Whenever a line in the data below includes the string "dílo", copy it out.

(Entries provided Opens)

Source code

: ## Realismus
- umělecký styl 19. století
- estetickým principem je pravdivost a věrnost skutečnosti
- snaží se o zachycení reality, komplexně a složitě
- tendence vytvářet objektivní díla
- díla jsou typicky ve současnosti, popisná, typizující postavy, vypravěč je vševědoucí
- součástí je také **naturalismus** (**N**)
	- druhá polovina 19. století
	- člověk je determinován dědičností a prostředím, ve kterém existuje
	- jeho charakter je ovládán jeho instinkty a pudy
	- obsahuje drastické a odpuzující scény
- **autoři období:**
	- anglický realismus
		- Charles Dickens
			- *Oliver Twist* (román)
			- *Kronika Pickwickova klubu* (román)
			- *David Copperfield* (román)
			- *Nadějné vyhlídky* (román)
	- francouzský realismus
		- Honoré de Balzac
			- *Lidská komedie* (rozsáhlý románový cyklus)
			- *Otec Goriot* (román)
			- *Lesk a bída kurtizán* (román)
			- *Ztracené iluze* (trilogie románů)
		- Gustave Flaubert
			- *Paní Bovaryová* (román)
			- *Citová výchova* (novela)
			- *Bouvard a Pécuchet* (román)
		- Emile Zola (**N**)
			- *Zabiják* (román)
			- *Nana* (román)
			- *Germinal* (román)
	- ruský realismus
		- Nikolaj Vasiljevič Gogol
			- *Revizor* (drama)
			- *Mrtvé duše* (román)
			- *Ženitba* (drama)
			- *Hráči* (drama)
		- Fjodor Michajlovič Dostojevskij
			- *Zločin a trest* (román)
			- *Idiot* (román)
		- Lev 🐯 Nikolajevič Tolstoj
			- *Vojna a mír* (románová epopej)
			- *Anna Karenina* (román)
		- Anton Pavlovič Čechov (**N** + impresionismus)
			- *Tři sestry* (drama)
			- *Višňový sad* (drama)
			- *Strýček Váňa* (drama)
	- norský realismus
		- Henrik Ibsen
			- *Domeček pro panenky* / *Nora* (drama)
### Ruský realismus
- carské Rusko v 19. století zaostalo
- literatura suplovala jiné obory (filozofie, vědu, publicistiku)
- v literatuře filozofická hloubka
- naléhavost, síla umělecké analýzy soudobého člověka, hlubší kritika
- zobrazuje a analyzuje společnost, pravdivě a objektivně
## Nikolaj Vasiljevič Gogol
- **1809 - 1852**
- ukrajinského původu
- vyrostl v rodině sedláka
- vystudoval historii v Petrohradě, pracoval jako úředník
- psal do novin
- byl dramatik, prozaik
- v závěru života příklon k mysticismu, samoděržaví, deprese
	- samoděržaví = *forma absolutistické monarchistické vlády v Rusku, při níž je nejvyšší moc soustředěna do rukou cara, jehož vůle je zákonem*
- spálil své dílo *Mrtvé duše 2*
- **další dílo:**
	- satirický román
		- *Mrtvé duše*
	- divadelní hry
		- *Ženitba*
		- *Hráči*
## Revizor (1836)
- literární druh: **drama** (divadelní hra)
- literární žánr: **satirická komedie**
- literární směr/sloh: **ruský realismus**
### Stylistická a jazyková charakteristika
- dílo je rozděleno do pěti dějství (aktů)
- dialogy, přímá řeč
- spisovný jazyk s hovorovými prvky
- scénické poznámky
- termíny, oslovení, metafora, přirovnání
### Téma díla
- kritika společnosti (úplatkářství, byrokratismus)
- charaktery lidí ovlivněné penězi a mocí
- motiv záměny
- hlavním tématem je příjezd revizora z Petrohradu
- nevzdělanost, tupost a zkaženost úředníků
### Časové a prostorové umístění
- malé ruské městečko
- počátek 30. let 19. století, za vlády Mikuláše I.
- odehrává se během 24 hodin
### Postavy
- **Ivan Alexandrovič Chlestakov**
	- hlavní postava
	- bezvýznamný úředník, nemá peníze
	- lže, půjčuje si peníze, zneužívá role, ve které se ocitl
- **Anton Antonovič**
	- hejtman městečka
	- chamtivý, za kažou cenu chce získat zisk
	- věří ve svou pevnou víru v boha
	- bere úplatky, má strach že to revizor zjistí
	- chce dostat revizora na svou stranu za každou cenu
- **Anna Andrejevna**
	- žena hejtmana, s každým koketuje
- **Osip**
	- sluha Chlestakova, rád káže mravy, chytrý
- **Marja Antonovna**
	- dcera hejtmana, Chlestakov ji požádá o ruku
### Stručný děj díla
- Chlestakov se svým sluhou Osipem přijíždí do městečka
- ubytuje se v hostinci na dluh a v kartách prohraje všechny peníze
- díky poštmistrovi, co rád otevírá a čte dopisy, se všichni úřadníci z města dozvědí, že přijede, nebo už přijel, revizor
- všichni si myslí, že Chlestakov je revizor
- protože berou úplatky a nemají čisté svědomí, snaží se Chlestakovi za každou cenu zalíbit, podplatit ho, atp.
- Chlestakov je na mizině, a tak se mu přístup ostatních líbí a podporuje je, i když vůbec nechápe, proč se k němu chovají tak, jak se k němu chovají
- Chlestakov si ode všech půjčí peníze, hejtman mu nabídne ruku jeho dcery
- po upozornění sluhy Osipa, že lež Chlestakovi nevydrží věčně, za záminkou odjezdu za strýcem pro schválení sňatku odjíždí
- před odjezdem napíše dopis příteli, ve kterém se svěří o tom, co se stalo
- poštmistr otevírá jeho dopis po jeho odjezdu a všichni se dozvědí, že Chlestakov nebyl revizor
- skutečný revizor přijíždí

(Entries provided Closes)

• Solution for this task:
- spálil své dílo *Mrtvé duše 2*
- **další dílo:**
- dílo je rozděleno do pěti dějství (aktů)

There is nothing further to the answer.